Management determined that since Tyson broke it, Tyson should fix it. Steve X followed up in a couple days and found that it now reported the most recent time you logged in. As in... 3 seconds ago. After pointing out to the management that it's not terribly useful to know when you just logged in, Tyson was told to fix it again.

A few weeks later, Tyson changed it such that it simply would hide the "last login" if it was less than 10 minutes ago. So, it still doesn't tell you that someone logged in as you at 11:00pm last night when you weren't here, but at least 10 minutes after you log in, you can go back to the 'Welcome' page and see that you logged in 10 minutes ago.

Errors? What Errors?

A complaint surfaced that some of Tyson's apps were generating JavaScript errors. It would have been simple to fix these errors, but Tyson couldn't be bothered with mundane issues like this. Instead he disabled the error reporting mechanism. For everybody.

At the same time, he noticed that another of Steve X's apps (a system that allowed you to bookmark pages and jump to them quickly) wasn't being loaded in the place he would liked to have seen it being loaded. Instead, it was loaded right before HTML headers were printed. So he removed it. Naturally, he removed both these things without telling anyone.

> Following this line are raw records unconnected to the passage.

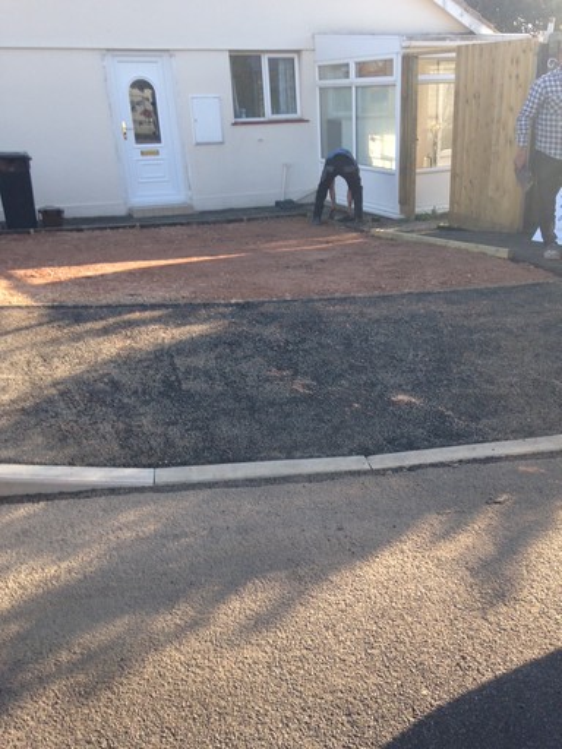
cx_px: 281
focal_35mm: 33
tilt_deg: -20.3
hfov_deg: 42.9
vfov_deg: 55.4
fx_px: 714
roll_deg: +4.2
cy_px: 374
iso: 50
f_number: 2.4
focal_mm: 4.12
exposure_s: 1/319
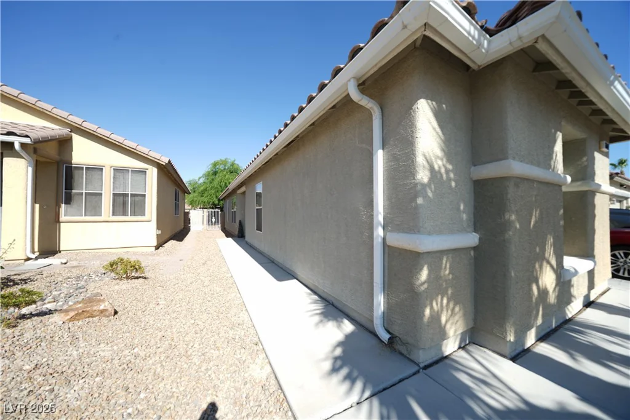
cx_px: 315
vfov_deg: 90.0
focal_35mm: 12
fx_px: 210
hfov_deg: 112.6
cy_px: 210
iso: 64
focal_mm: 12
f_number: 7.1
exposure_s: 1/125
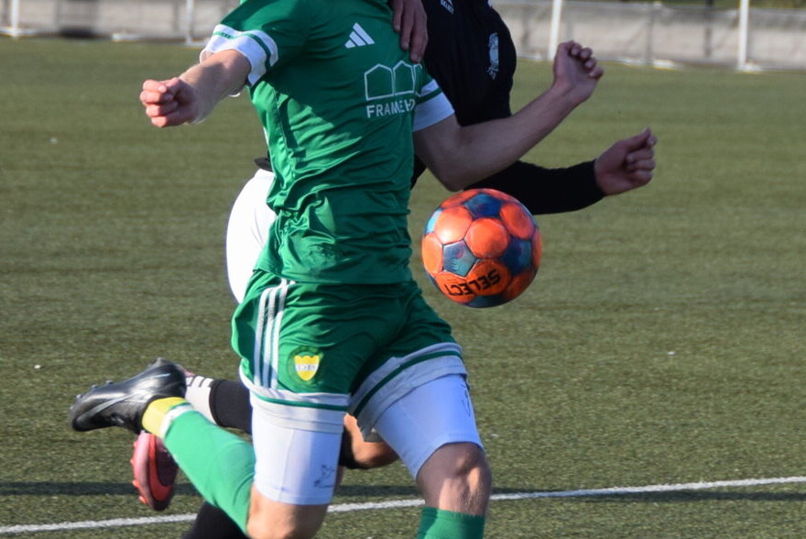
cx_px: 539
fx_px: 6071
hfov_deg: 7.6
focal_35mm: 271
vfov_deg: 5.1
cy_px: 284
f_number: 5.3
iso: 450
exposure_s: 1/1000
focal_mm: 90
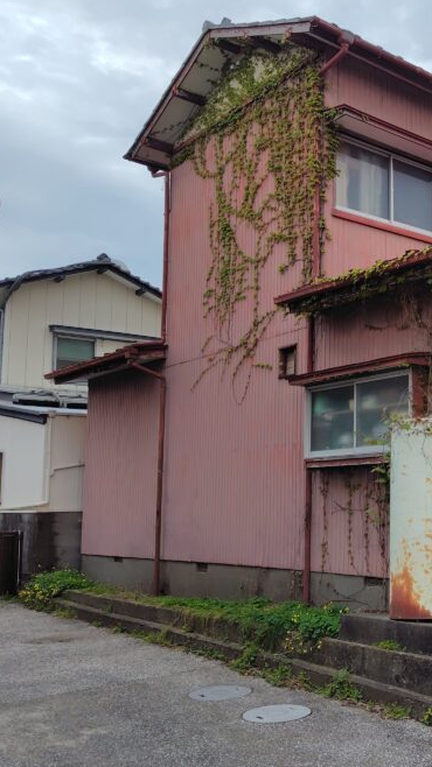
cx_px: 480
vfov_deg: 51.6
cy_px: 403
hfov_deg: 27.7
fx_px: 794
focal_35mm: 39
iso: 50
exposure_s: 1/1122
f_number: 1.9
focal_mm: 5.6
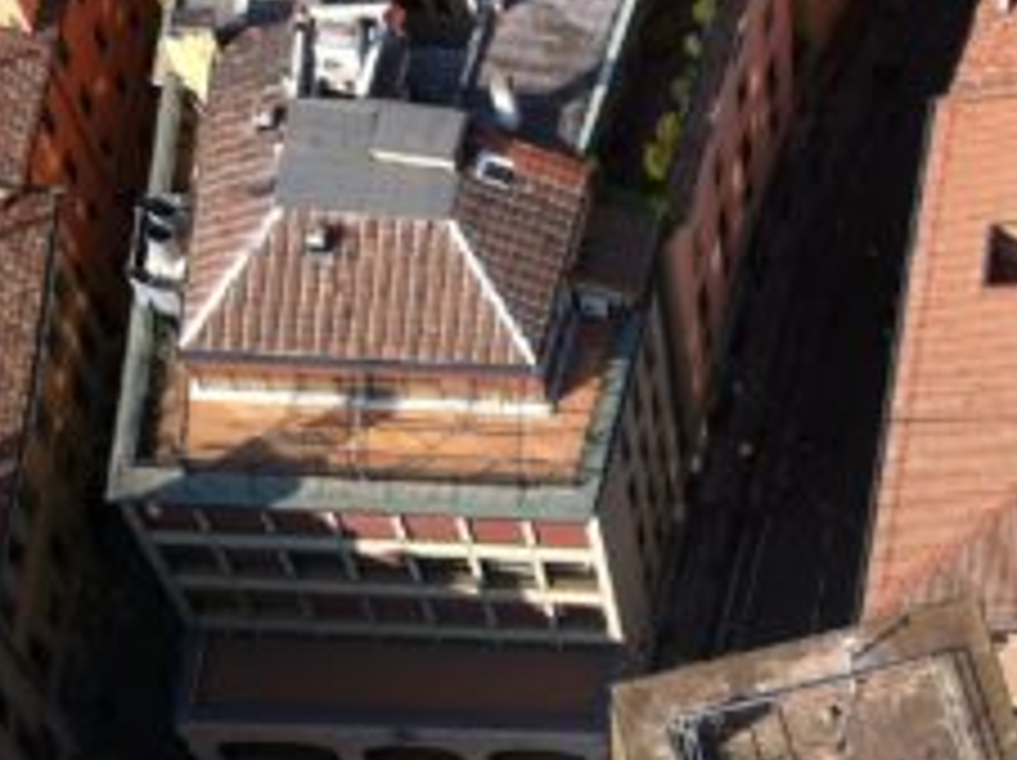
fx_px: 2729
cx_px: 963
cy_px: 616
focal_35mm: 93
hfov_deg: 20.6
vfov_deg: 15.7
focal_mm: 3.85
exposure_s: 1/591
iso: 80
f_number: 2.8
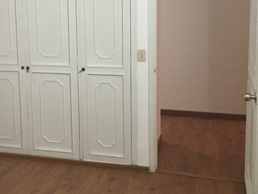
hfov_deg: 41.1
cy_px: 54
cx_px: 105
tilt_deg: -3.6
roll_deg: +1.9
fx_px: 343
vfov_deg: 31.1
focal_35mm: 46
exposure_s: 1/30
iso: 250
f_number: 2.2
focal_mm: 4.15
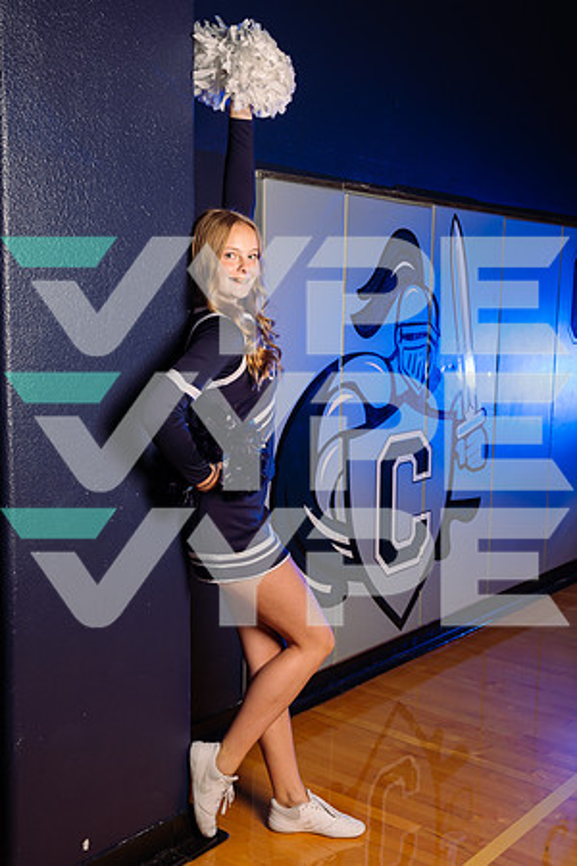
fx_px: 1034
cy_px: 433
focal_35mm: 43
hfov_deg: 31.2
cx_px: 288
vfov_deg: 45.4
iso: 100
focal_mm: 43
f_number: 5.6
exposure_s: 1/250
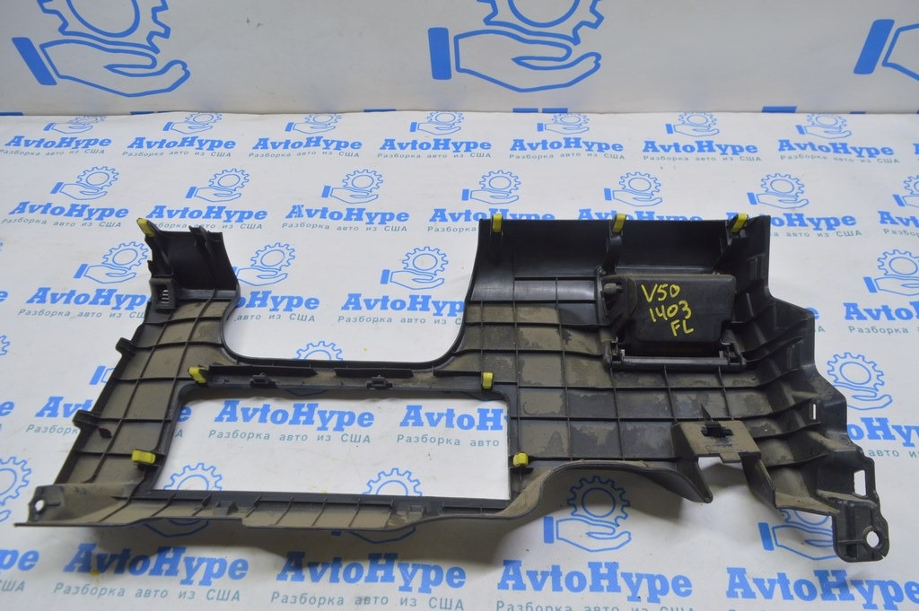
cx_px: 460
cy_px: 306
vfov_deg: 47.9
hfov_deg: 67.4
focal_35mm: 27
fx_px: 689
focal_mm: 18
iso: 400
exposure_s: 1/20
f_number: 5.6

A few days after these were committed to production, complaints started coming in that the hotkeys were broken. It took a few days after that for someone to assign the ticket to Steve. This time, it only took half an hour to find the change that was made and revert it.

Confrontation

Soon after Steve applied his fix, management decided that the time was right to have a meeting with Tyson to discuss his recent...performance. However, before any of the managers could start, Tyson started straight into the conversation.

"Listen, we're striving for quality, right?" Tyson started with a cocked eyebrow, "Well, my fixes were to REDUCE the amount of GARBAGE that users don't care about and things that just implemented wrong."

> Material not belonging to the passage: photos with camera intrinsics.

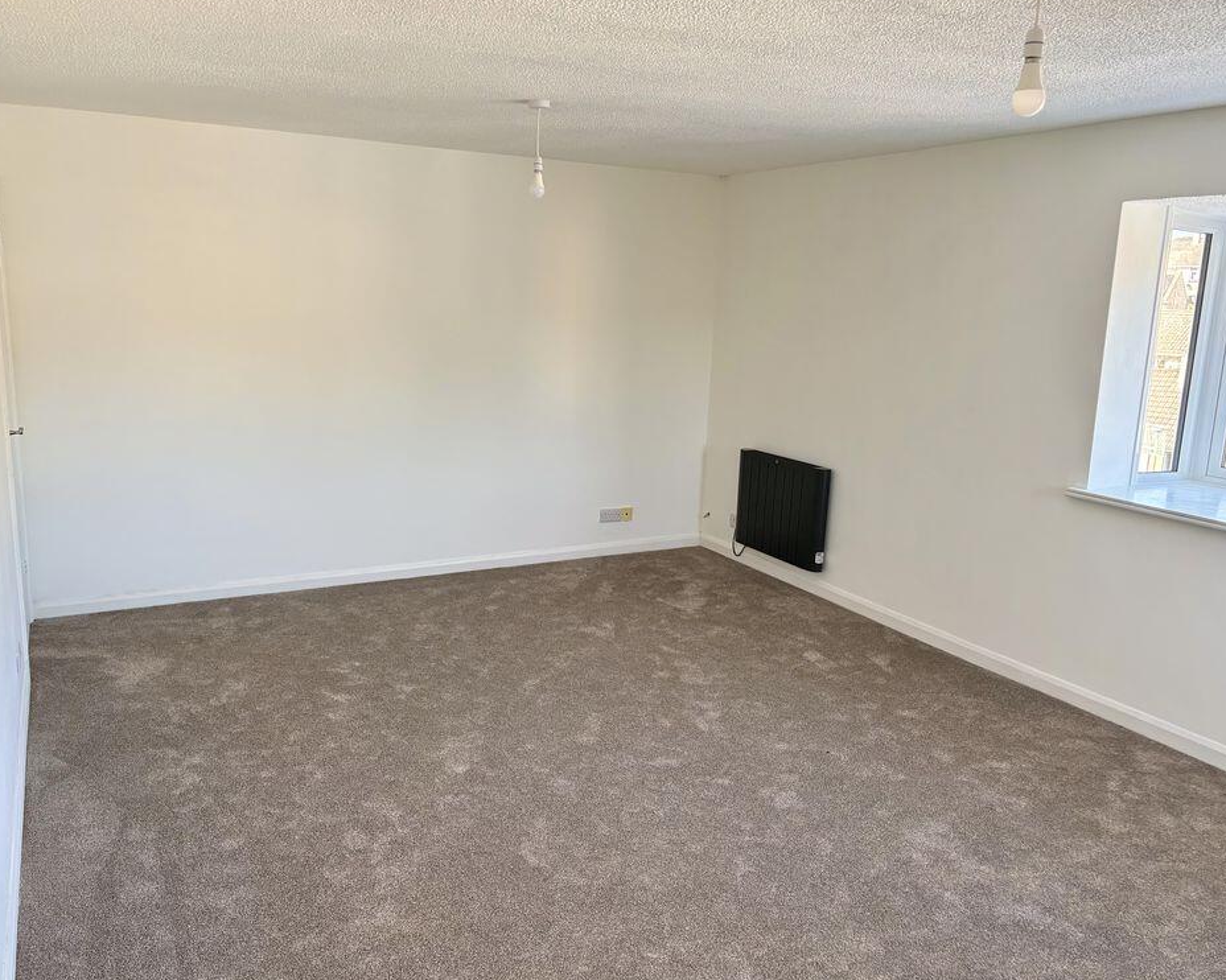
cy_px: 489
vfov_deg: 51.5
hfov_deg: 62.2
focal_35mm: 28
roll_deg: -1.1
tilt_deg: -10.5
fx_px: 1016
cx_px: 639
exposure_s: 1/173
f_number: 1.6
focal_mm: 5.96
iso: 125
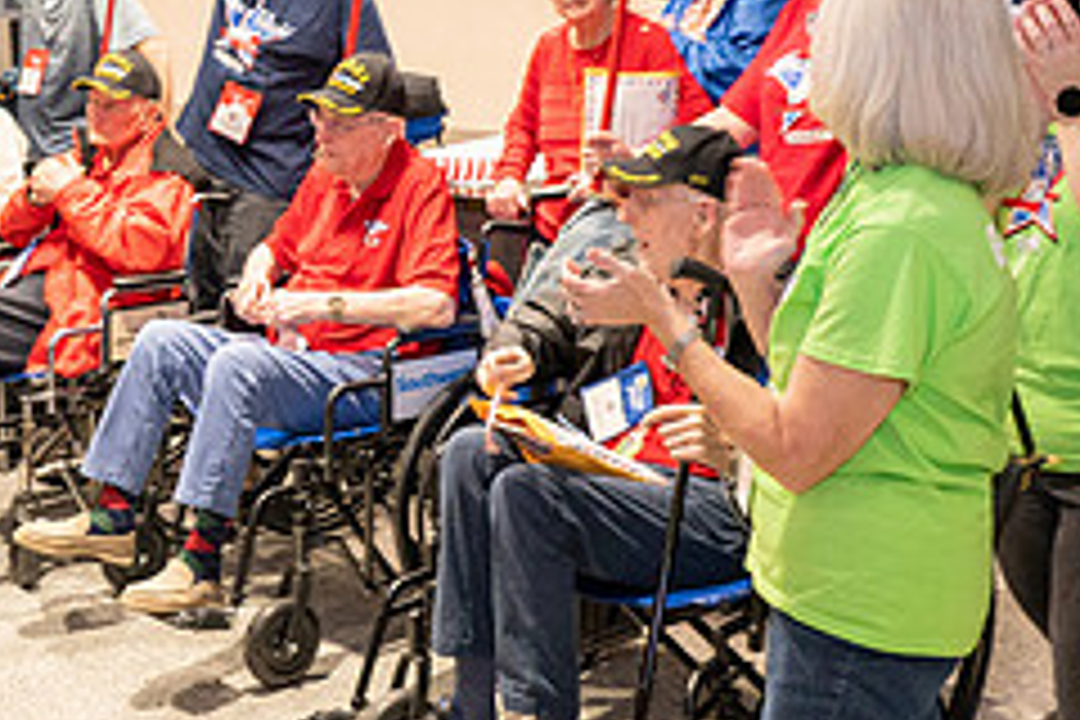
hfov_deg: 33.1
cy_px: 140
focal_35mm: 58
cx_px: 158
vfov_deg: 23.0
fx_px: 1740
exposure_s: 1/60
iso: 2500
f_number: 4.5
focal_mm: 24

"But Tyson, listen, you're the one breaking CASTLE's functionality, you're -"

"I have been working on this system for the past 20 years! NOBODY knows CASTLE better than me.  When you have my level of knowledge, only then we can discuss what is and is not breaking the system."

In the end, Tyson agreed that whenever he would make any ad hoc changes to any part of the system that he would send out a broadcast email stating what he did and that he tested it. Many were not surprised the reason why Tyson agreed was because he was able to show off how great his system was.